Women born in the 1950s, who are involved in a long-running dispute over pension payments, have received a boost to their campaign.
The group, Women Against State Pension Inequality, known as WASPIs, have renewed calls for compensation after the Parliamentary and Health Service Ombudsman (PHSO) accused the Government of ‘maladministration’ over communicating the state pension age changes.
It follows an ongoing campaign led by two groups, the WASPIs and BackTo60. They believe that women who were born in the 1950s were denied their pension when the 1995 Pensions Act changed the law to introduce the changes to the state pension age from 60 to 65, and then 66, in line with men.
They say the findings vindicate the years of campaigning and the commitment of women who have made individual complaints to the PHSO.
In a report, the influential Ombudsman condemned the Department for Work and Pensions (DWP) for not providing ‘accurate, adequate and timely’ information about the hike in women’s state pension age. It added that it had received a significant number of complaints about the way this was communicated by DWP.
It notes that many women said that they were not aware of the changes, and experienced significant financial loss and emotional distress as a result. The investigation concludes that from 2005 onwards, there were failings in the action taken by DWP to communicate the state pension age.
Amanda Amroliwala, Parliamentary and Health Service Ombudsman chief executive, said: “After a detailed investigation, we have found that DWP failed to act quickly enough once it knew a significant proportion of women were not aware of changes to their state pension age. It should have written to the women affected at least 28 months earlier than it did.”
The group says the latest findings reinforce what WASPI, which represents many of the 3.8 million affected, has been calling for since the campaign was founded in 2015.
Angela Madden, who chairs the WASPI campaign, said: “These women have been waiting for many years for compensation. We cannot wait any longer.
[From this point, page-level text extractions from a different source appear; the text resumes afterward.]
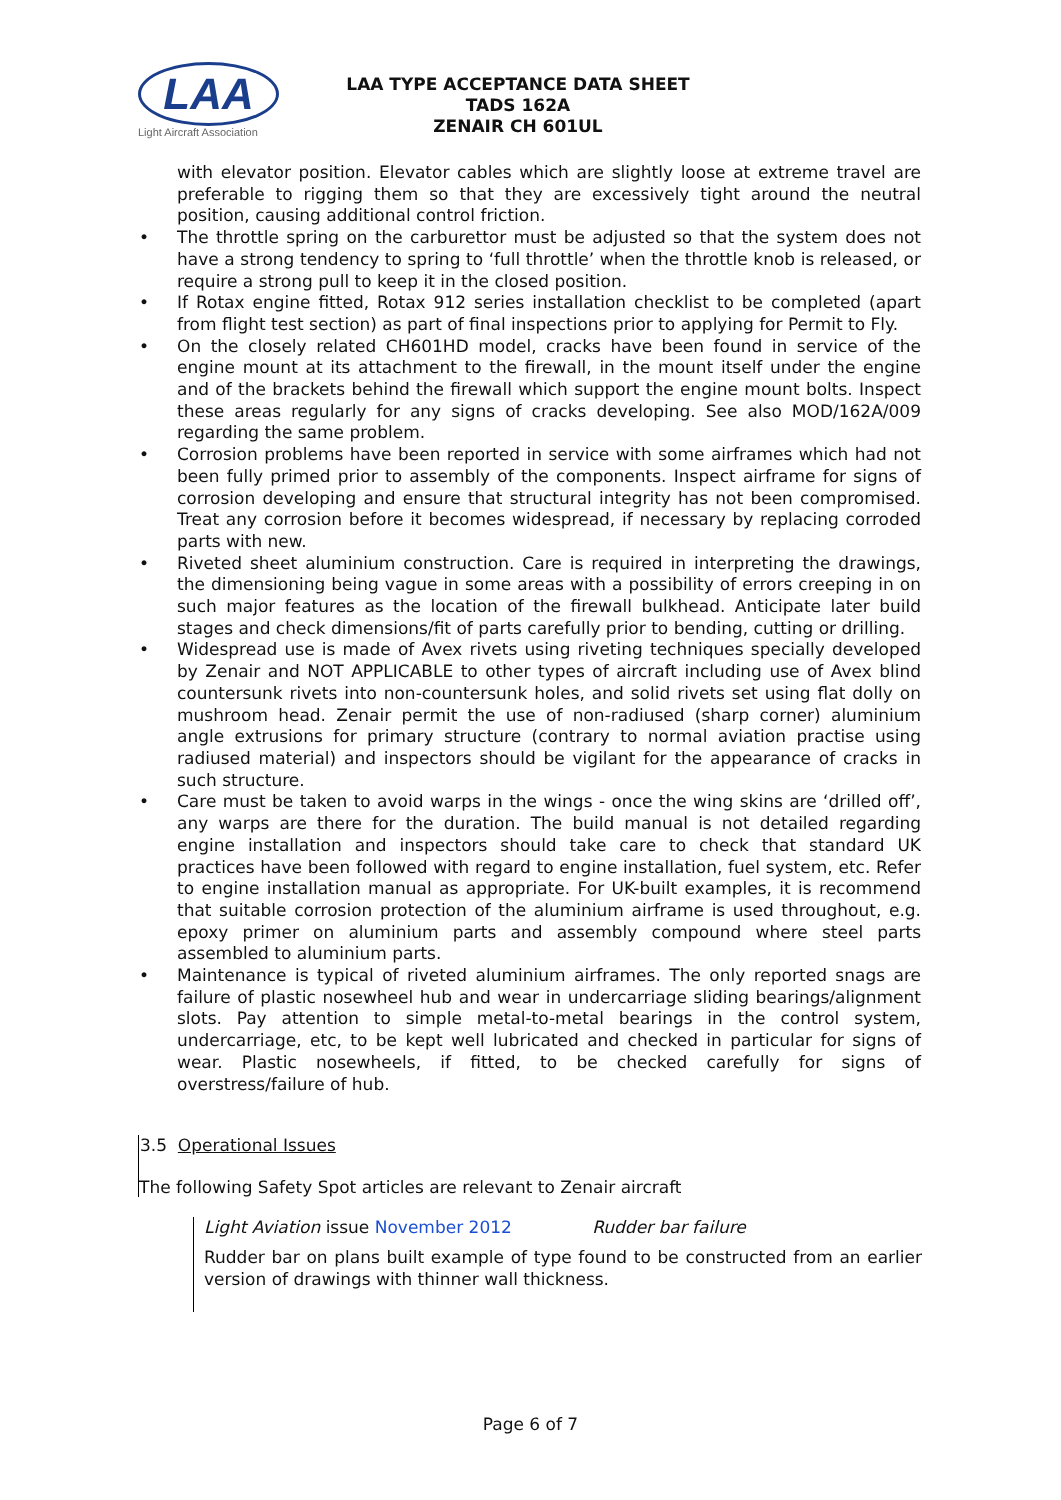LAA
Light Aircraft Association
LAA TYPE ACCEPTANCE DATA SHEET
TADS 162A
ZENAIR CH 601UL
with elevator position. Elevator cables which are slightly loose at extreme travel are preferable to rigging them so that they are excessively tight around the neutral position, causing additional control friction.
• The throttle spring on the carburettor must be adjusted so that the system does not have a strong tendency to spring to ‘full throttle’ when the throttle knob is released, or require a strong pull to keep it in the closed position.
• If Rotax engine fitted, Rotax 912 series installation checklist to be completed (apart from flight test section) as part of final inspections prior to applying for Permit to Fly.
• On the closely related CH601HD model, cracks have been found in service of the engine mount at its attachment to the firewall, in the mount itself under the engine and of the brackets behind the firewall which support the engine mount bolts. Inspect these areas regularly for any signs of cracks developing. See also MOD/162A/009 regarding the same problem.
• Corrosion problems have been reported in service with some airframes which had not been fully primed prior to assembly of the components. Inspect airframe for signs of corrosion developing and ensure that structural integrity has not been compromised. Treat any corrosion before it becomes widespread, if necessary by replacing corroded parts with new.
• Riveted sheet aluminium construction. Care is required in interpreting the drawings, the dimensioning being vague in some areas with a possibility of errors creeping in on such major features as the location of the firewall bulkhead. Anticipate later build stages and check dimensions/fit of parts carefully prior to bending, cutting or drilling.
• Widespread use is made of Avex rivets using riveting techniques specially developed by Zenair and NOT APPLICABLE to other types of aircraft including use of Avex blind countersunk rivets into non-countersunk holes, and solid rivets set using flat dolly on mushroom head. Zenair permit the use of non-radiused (sharp corner) aluminium angle extrusions for primary structure (contrary to normal aviation practise using radiused material) and inspectors should be vigilant for the appearance of cracks in such structure.
• Care must be taken to avoid warps in the wings - once the wing skins are ‘drilled off’, any warps are there for the duration. The build manual is not detailed regarding engine installation and inspectors should take care to check that standard UK practices have been followed with regard to engine installation, fuel system, etc. Refer to engine installation manual as appropriate. For UK-built examples, it is recommend that suitable corrosion protection of the aluminium airframe is used throughout, e.g. epoxy primer on aluminium parts and assembly compound where steel parts assembled to aluminium parts.
• Maintenance is typical of riveted aluminium airframes. The only reported snags are failure of plastic nosewheel hub and wear in undercarriage sliding bearings/alignment slots. Pay attention to simple metal-to-metal bearings in the control system, undercarriage, etc, to be kept well lubricated and checked in particular for signs of wear. Plastic nosewheels, if fitted, to be checked carefully for signs of overstress/failure of hub.
3.5 Operational Issues
The following Safety Spot articles are relevant to Zenair aircraft
Light Aviation issue November 2012 Rudder bar failure
Rudder bar on plans built example of type found to be constructed from an earlier version of drawings with thinner wall thickness.
Page 6 of 7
We are calling on the Government to agree to fair and adequate compensation rather than allow what has become a vicious cycle of Government inaction to continue.”
The WASPI campaigners will now take time to consider the contents with their legal advisers and decide the best way forward for the campaign.
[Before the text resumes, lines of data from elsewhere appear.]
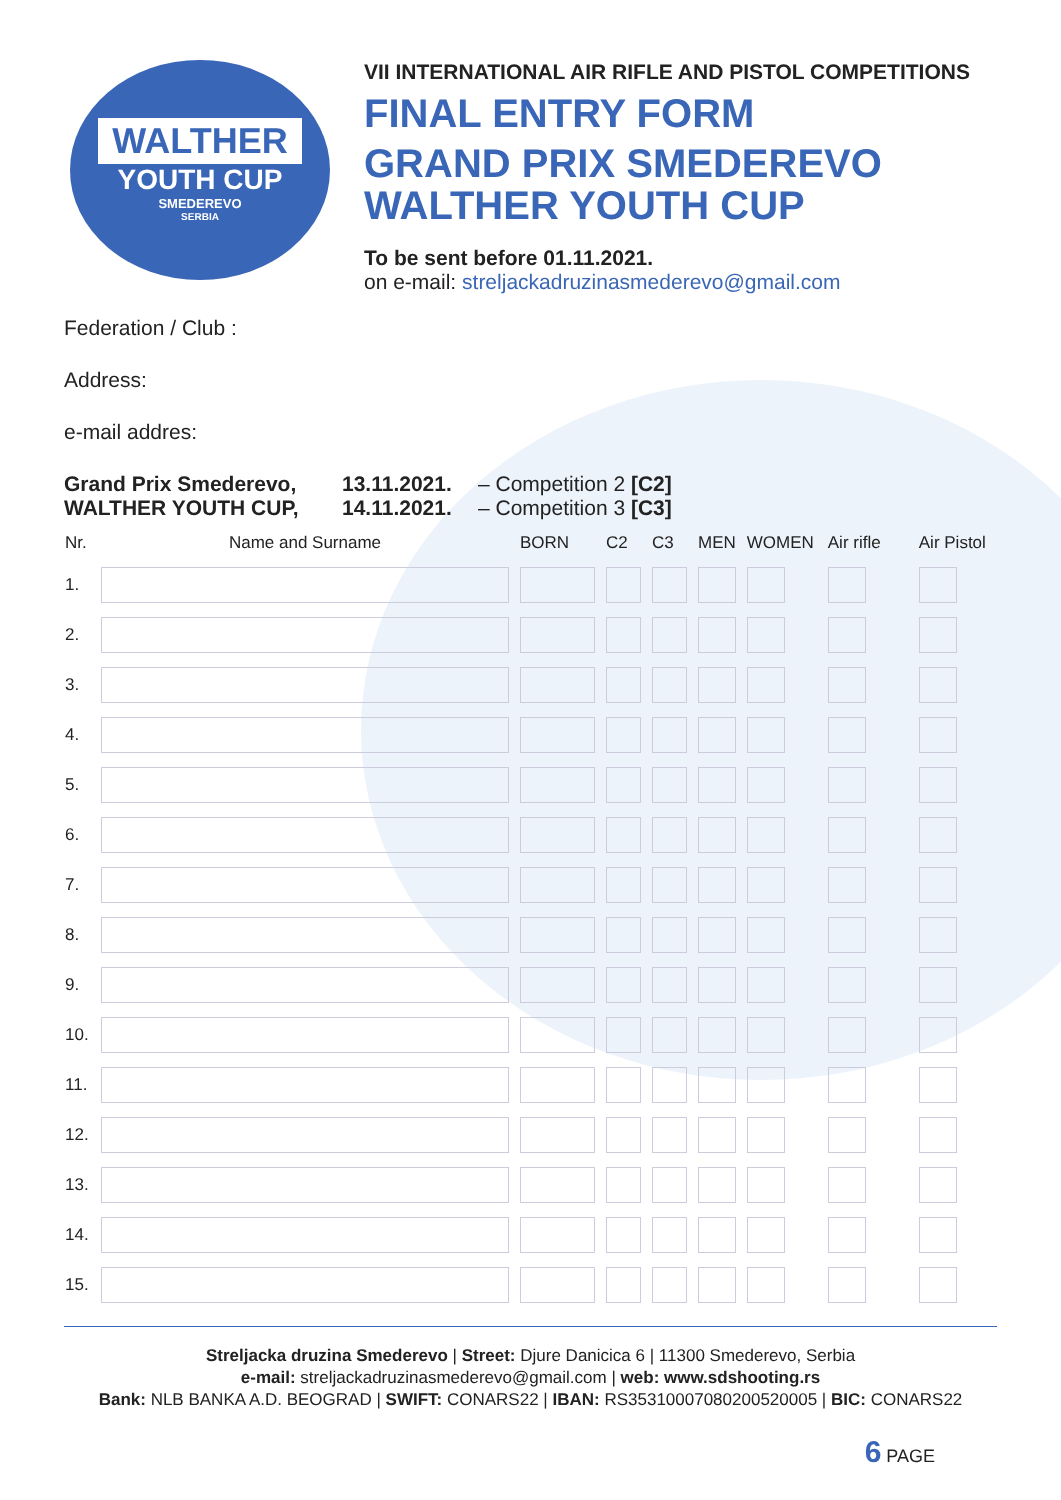WALTHER
YOUTH CUP
SMEDEREVO
SERBIA
VII INTERNATIONAL AIR RIFLE AND PISTOL COMPETITIONS
FINAL ENTRY FORM
GRAND PRIX SMEDEREVO
WALTHER YOUTH CUP
To be sent before 01.11.2021.
on e-mail: streljackadruzinasmederevo@gmail.com
Federation / Club :
Address:
e-mail addres:
Grand Prix Smederevo,
WALTHER YOUTH CUP,
13.11.2021.
14.11.2021.
– Competition 2 [C2]
– Competition 3 [C3]
| Nr. | Name and Surname | BORN | C2 | C3 | MEN | WOMEN | Air rifle | Air Pistol |
| --- | --- | --- | --- | --- | --- | --- | --- | --- |
| 1. | | | | | | | | |
| 2. | | | | | | | | |
| 3. | | | | | | | | |
| 4. | | | | | | | | |
| 5. | | | | | | | | |
| 6. | | | | | | | | |
| 7. | | | | | | | | |
| 8. | | | | | | | | |
| 9. | | | | | | | | |
| 10. | | | | | | | | |
| 11. | | | | | | | | |
| 12. | | | | | | | | |
| 13. | | | | | | | | |
| 14. | | | | | | | | |
| 15. | | | | | | | | |
Streljacka druzina Smederevo | Street: Djure Danicica 6 | 11300 Smederevo, Serbia
e-mail: streljackadruzinasmederevo@gmail.com | web: www.sdshooting.rs
Bank: NLB BANKA A.D. BEOGRAD | SWIFT: CONARS22 | IBAN: RS35310007080200520005 | BIC: CONARS22
6 PAGE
Reacting to the PHSO’s announcement, a DWP spokesperson said: “Both the High Court and Court of Appeal have supported the actions of the DWP, under successive Governments dating back to 1995, and the Supreme Court refused the claimants permission to appeal.
The report has been laid before Parliament, and the Ombudsman is considering the impact of the failings made by the Government and the action that should be taken to address them.
The Ombudsman has no power to do so, but it can recommend compensation is paid to those affected by the DWP’s maladministration.